India is in a crisis as the burden of COVID-19 has collapsed parts of the health care system. There are not enough beds, not enough oxygen, and not enough crematoria to handle the pandemic. India is also a major supplier of vaccines for itself and many other countries. That production capacity has also been affected by the local events, further worsening the response to the pandemic over the next few months.
This collapse is the specter that, in April 2020, placed a hospital ship next to Manhattan and rows of beds in its convention center. Fortunately, the lockdown in March 2020 sufficiently flattened the curve. The city avoided utilizing that disaster capacity, though many New Yorkers died out of sight in nursing homes. When the third and largest wave of cases in the United States peaked in January 2021, hospitals throughout California reached capacity but avoided bursting. In April 2021, localized outbreaks in Michigan, Arizona, and Ontario again tested the maximum capacity for providing modern medical treatments. Great Britain used a second lockdown in October 2020 and a third in January 2021 to control the pandemic, with Prime Minister Boris Johnson emphasizing that it was these social interventions, and not vaccines, which provided the mitigating effects. Other European Union nations adopted similar strategies. Prudent choices by government guided by science, combined with the cooperation of the public, have been and still are crucial to mollify the pandemic.

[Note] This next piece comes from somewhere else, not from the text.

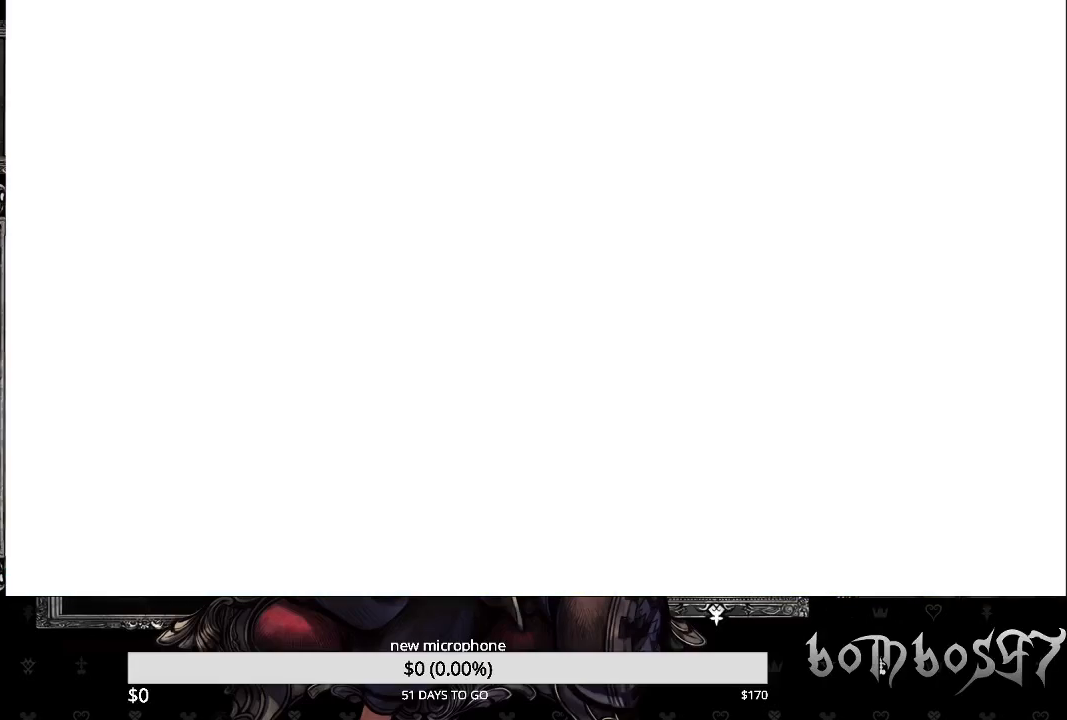
{"buttons": ["TRIANGLE"], "left_stick": "center", "right_stick": "center", "events": [[67, "TRIANGLE", "down"], [167, "TRIANGLE", "up"], [200, "TRIANGLE", "down"], [267, "left_stick", "center"], [300, "TRIANGLE", "up"], [367, "TRIANGLE", "down"], [433, "TRIANGLE", "up"], [500, "TRIANGLE", "down"]]}
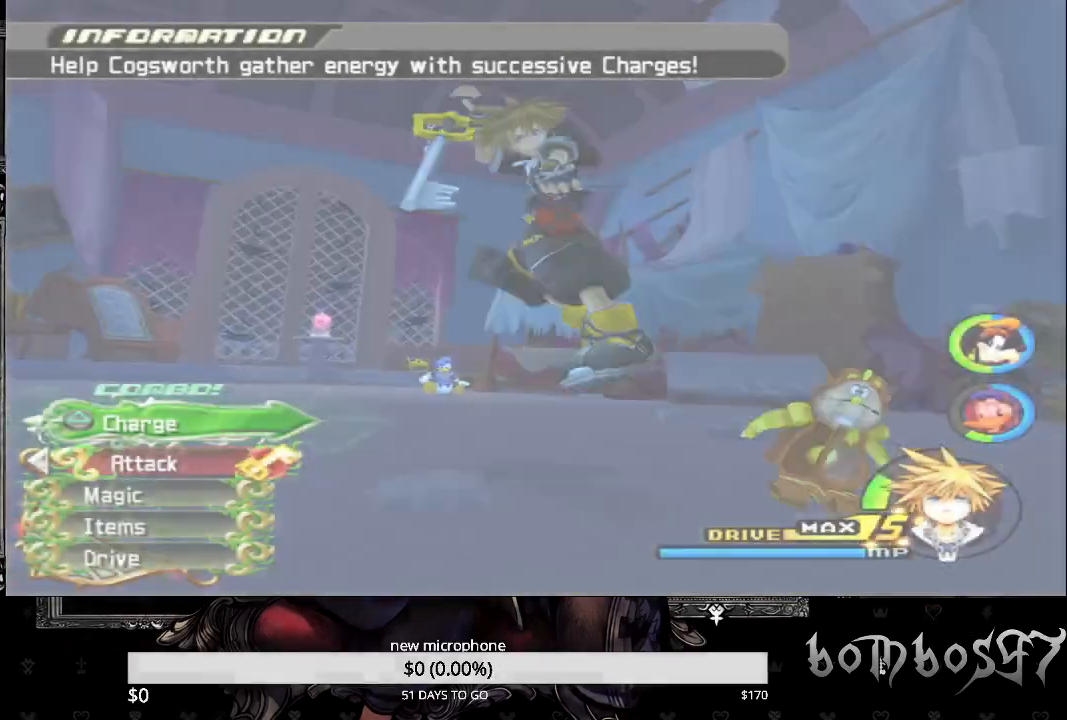
{"buttons": ["TRIANGLE"], "left_stick": "center", "right_stick": "center", "events": [[100, "TRIANGLE", "up"], [133, "TRIANGLE", "down"], [233, "TRIANGLE", "up"], [267, "TRIANGLE", "down"], [367, "TRIANGLE", "up"], [433, "TRIANGLE", "down"]]}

There is hope that soon vaccines will return daily life to a new normal. In the United States, the Centers for Disease Control and Prevention has loosened restrictions on social gathering. An increase in daily new cases of COVID-19 in April 2021 has turned into just a blip before continuing to recede. Perhaps that is the first sign of vaccination working at the level of public health. However, the May 2021 lockdown in highly vaccinated Seychelles is a warning that the danger remains. A single match can start a huge forest fire. The first 150 million cases of COVID-19 worldwide have, through natural rates of mutation, produced several variants that might partially evade current vaccines. The danger of newer variants persists with the next 150 million cases as the pandemic continues to rage in many nations which are just one airplane ride away. All human inhabitants of this blue-covered third rock from the sun are interconnected.
The benefits of scientific advancement have been extolled for centuries. This includes both individual discoveries as well as a mindset that favors rationalism over fatalism. On the whole, the benefits of scientific progress outweigh the negatives. Negative environmental impacts include pollution and climate change. Economic impacts include raising the mean economic standard of living but with greater inequity. Historically, governmental and social institutions have attempted to mitigate these negative consequences. Those efforts have attempted to provide guidance and a moral compass to direct the progress of scientific advancement, particularly in fields like gene therapy. Those efforts have called upon developed nations to share the bounties of progress with other nations.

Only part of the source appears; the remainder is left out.